Tragedy
Mask of Agamemnon, Mycenae, 1550-1500 BC
When an aeroplane explodes in mid-air killing all the passengers or a train crashes and many people die, one reads in the papers and is told in TV news that a ‘terrible tragedy’ has taken place. When a young girl is kidnapped, one can see headlines like ‘Tragic mum pleads for the release of her child’. Used like that, the word ‘tragic’ means ‘very, very sad’. This is wrong, but cannot be helped: everyone does it.
Tragedy is in fact a form of serious drama, in which the main character chooses to disobey some very high power, such as social order, the law, or even God because he trusts his own feelings and ideas more than he trusts society, law or God (gods). His motives may be good, but he (or she!) nearly always dies or, at best experiences a catastrophic reversal of fortune as a result of his action. Aristotle says that the tragic hero should have a flaw or make a terrible mistake (hamartia). In spite of, or because of his reversal of fortune, the tragic hero may experience a revelation about his own true nature, the true nature of others or the true nature of things in general. Aristotle terms this revelation anagnorisis, meaning ‘recognition’, ‘knowing throughout’ or ‘discovery’. It is a change from ignorance to awareness, the rending of the veil.
Tragedy developed in ancient Greece, allegedly from dithyrambs – chants and dances in praise of god Bacchus, also known to us as the Roman god Dionysus. Bacchus/Dionysus was, among other things, the bringer of abandon, of an immediacy of experience which dissolved the rigid structures we all rely on for safety and guidance. His followers would sometimes cross all the boundaries of social and even moral acceptability and tear each other to pieces. On such occasions people would dress as Satyrs, half-goats, half-men who followed Bacchus everywhere. The Greek words tragos – goat – and aidein – to sing – were combined in the word tragoidia – goat-song – from which we finally got the word ‘tragedy’.

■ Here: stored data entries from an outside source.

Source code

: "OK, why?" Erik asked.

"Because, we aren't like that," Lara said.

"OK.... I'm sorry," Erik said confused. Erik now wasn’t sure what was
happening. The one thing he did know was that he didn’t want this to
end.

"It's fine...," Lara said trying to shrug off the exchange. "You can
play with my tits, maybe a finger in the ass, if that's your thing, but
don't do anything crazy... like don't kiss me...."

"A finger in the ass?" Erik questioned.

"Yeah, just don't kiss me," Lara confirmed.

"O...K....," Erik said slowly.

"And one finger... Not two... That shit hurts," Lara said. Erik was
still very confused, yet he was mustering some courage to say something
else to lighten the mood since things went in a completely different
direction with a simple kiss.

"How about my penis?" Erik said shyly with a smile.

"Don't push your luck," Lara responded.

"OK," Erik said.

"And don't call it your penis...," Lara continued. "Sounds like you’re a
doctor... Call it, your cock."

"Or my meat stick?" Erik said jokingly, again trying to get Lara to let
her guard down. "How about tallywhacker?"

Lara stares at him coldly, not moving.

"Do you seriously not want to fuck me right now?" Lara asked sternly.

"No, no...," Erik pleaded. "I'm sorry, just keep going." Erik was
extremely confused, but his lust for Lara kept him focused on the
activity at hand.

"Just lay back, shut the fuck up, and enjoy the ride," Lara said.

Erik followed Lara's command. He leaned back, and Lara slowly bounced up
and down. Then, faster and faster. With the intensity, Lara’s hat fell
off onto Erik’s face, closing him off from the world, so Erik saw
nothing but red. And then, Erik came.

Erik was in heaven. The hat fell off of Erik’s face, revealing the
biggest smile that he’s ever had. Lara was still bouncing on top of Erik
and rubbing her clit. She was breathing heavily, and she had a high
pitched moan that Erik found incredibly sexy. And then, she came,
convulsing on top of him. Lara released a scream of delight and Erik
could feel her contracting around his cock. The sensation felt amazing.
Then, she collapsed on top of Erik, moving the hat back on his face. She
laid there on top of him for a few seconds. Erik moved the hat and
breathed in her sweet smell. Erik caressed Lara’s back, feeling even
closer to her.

In today’s Western cultural climate, moral problems in narratives (and in real life) are increasingly replaced by ‘issues’, and revelations about the true nature of things – to be avoided at all cost – are replaced by explanations and ‘facts’. Unsurprisingly, tragedy as an art form has become unpopular and is teetering on the brink of extinction, saved only by a few notable examples like Star Wars and The Godfather Trilogy.